* Work to complete *
In the entries that follow, find the line containing "You may use these"; from there, copy every line exactly through the line containing "Atleţii, Alexandru Burcea".

* Material provided *
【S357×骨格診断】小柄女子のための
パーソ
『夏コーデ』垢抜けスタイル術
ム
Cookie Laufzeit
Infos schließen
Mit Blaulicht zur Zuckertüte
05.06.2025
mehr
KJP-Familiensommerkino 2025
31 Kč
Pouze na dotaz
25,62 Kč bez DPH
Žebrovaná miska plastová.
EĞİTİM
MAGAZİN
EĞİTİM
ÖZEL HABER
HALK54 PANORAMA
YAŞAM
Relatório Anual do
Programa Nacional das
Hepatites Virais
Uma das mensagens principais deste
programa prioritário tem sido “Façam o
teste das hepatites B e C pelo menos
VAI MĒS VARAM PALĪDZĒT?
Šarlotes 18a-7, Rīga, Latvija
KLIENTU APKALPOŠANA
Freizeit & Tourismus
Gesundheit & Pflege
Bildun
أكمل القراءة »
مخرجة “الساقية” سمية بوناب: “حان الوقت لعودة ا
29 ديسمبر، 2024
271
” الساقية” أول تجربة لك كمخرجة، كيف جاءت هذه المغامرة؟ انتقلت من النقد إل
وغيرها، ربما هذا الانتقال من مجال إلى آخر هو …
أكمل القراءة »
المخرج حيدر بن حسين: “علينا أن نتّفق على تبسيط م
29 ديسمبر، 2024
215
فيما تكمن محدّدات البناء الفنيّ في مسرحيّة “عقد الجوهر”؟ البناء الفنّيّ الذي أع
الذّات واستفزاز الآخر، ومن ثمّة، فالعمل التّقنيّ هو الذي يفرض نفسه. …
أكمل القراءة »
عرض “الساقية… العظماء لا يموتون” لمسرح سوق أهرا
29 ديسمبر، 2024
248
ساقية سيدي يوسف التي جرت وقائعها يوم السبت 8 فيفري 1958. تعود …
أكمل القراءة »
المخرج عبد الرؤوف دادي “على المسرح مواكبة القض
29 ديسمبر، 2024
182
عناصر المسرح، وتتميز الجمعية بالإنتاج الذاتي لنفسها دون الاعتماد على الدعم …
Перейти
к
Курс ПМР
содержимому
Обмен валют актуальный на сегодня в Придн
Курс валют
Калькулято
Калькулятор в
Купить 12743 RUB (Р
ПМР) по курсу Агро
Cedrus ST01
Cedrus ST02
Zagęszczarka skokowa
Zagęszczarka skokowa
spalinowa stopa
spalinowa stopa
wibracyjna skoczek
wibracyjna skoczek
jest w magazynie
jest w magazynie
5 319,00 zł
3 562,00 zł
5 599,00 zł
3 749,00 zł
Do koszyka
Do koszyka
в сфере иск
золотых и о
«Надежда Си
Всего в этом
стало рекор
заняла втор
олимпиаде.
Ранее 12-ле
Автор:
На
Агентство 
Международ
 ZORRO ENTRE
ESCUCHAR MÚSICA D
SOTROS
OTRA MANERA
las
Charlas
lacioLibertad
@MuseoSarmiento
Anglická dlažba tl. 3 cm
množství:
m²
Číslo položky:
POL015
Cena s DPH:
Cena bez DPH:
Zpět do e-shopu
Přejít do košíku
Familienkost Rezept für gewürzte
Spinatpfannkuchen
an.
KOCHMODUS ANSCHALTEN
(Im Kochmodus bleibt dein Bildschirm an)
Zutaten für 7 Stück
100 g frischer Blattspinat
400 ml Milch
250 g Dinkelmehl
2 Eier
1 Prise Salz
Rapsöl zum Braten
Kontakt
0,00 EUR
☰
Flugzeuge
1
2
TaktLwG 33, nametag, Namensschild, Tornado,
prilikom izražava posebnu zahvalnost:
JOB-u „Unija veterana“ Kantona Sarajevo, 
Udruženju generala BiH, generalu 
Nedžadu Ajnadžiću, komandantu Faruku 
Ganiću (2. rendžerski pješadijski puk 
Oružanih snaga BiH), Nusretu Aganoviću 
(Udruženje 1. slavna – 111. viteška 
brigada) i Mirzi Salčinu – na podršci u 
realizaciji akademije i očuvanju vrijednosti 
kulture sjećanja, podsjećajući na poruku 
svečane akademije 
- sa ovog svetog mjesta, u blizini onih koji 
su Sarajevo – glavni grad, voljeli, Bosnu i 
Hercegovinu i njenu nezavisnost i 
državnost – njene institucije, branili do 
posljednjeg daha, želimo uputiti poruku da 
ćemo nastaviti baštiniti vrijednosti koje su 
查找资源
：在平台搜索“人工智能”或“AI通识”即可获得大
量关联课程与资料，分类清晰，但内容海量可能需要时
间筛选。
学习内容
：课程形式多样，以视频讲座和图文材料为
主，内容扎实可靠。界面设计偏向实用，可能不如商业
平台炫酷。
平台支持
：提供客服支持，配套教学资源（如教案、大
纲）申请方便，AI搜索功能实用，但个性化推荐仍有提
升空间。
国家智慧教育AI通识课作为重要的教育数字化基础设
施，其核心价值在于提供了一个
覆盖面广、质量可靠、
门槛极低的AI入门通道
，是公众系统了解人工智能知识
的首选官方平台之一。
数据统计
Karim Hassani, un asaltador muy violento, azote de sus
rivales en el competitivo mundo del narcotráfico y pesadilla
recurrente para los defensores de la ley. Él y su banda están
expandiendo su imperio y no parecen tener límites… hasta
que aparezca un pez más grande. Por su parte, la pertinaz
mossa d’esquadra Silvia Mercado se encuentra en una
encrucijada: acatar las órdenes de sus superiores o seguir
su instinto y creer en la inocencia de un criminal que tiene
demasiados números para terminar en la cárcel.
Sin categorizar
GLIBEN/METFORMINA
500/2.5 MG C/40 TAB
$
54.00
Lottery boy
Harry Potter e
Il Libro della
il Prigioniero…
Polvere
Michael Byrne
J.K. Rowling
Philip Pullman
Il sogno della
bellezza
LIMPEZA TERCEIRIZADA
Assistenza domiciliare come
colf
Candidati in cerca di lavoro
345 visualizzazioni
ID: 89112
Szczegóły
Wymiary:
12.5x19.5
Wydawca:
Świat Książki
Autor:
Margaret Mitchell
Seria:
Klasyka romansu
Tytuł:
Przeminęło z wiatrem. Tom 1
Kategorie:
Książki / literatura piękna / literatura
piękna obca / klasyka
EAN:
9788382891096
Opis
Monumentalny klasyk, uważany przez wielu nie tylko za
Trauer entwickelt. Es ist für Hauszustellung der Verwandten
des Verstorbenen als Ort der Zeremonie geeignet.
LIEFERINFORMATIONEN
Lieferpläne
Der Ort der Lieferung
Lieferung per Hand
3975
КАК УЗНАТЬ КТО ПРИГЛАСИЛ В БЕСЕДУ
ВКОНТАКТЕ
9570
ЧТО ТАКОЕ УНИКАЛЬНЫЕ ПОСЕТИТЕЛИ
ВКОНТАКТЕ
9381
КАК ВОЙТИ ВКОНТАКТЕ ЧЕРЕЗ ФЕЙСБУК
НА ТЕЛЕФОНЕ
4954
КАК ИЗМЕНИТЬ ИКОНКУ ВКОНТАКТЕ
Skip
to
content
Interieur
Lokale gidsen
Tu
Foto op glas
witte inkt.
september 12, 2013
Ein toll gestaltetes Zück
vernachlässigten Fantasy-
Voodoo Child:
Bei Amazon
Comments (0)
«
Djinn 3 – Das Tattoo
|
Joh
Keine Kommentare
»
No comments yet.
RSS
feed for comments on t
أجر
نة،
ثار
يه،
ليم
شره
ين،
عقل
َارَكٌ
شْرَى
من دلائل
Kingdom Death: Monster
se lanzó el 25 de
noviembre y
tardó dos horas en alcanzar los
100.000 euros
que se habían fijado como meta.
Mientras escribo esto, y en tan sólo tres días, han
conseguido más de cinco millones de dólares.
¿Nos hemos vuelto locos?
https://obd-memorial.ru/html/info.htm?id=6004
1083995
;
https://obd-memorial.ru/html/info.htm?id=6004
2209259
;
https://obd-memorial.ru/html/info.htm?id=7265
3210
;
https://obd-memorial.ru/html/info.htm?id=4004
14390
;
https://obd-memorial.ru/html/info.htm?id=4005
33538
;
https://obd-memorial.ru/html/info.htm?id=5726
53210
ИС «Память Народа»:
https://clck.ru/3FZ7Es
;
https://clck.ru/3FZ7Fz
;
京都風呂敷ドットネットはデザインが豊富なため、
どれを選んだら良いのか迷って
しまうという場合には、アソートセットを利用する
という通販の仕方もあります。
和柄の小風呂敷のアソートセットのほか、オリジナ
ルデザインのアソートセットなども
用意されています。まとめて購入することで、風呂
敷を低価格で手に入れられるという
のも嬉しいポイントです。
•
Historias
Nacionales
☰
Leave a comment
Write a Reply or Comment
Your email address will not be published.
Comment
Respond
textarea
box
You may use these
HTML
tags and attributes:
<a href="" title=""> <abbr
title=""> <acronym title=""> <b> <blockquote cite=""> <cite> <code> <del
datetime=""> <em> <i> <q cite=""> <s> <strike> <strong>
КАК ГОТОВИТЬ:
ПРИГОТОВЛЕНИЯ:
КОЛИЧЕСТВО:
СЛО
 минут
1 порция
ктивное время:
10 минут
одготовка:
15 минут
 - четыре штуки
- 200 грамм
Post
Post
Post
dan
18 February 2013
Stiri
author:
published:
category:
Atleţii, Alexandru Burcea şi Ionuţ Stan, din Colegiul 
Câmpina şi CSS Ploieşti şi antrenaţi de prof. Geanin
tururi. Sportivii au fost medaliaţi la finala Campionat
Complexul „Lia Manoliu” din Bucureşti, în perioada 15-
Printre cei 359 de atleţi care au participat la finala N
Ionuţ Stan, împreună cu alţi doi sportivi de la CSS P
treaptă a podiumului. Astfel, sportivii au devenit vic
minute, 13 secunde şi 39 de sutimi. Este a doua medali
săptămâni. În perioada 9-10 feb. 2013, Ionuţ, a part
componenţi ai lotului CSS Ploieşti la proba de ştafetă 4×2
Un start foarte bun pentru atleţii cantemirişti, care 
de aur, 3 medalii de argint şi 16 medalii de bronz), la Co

* Your solution *
You may use these
HTML
tags and attributes:
<a href="" title=""> <abbr
title=""> <acronym title=""> <b> <blockquote cite=""> <cite> <code> <del
datetime=""> <em> <i> <q cite=""> <s> <strike> <strong>
КАК ГОТОВИТЬ:
ПРИГОТОВЛЕНИЯ:
КОЛИЧЕСТВО:
СЛО
 минут
1 порция
ктивное время:
10 минут
одготовка:
15 минут
 - четыре штуки
- 200 грамм
Post
Post
Post
dan
18 February 2013
Stiri
author:
published:
category:
Atleţii, Alexandru Burcea şi Ionuţ Stan, din Colegiul 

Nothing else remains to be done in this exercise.